» **HOW TO COMPLETE THIS TASK**
Take each line of the data that contains the string "begin" and copy it.

» **MATERIAL SHOWN**
————————

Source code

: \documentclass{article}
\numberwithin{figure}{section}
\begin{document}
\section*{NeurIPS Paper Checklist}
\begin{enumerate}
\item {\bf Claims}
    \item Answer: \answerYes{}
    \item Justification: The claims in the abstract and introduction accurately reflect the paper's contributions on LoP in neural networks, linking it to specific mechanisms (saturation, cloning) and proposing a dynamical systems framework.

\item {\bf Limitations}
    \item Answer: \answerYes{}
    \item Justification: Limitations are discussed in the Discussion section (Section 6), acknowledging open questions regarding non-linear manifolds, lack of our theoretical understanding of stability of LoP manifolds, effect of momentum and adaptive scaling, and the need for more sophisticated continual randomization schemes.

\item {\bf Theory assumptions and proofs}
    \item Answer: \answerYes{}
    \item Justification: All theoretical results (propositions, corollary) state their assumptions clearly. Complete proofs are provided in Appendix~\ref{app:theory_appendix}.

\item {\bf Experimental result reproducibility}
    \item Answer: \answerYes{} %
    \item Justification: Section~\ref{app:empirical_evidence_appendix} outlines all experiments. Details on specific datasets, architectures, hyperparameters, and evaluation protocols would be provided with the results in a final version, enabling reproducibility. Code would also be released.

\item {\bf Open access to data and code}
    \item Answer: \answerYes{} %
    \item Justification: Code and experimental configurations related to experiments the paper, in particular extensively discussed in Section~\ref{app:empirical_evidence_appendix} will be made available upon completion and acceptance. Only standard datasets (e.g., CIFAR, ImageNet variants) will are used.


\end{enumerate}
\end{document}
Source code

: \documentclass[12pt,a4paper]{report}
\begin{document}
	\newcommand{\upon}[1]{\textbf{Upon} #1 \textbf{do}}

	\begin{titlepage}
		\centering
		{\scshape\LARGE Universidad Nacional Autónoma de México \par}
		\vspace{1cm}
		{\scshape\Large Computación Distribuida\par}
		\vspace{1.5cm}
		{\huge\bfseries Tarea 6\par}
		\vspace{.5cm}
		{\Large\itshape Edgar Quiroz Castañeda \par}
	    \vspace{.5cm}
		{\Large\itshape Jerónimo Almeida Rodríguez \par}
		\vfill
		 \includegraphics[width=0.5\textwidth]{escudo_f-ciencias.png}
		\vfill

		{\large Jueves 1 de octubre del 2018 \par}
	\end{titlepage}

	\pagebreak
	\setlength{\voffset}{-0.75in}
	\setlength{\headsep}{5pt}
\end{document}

————————

» **SOLVED PROBLEM**
\begin{document}
\begin{enumerate}
\begin{document}
	\begin{titlepage}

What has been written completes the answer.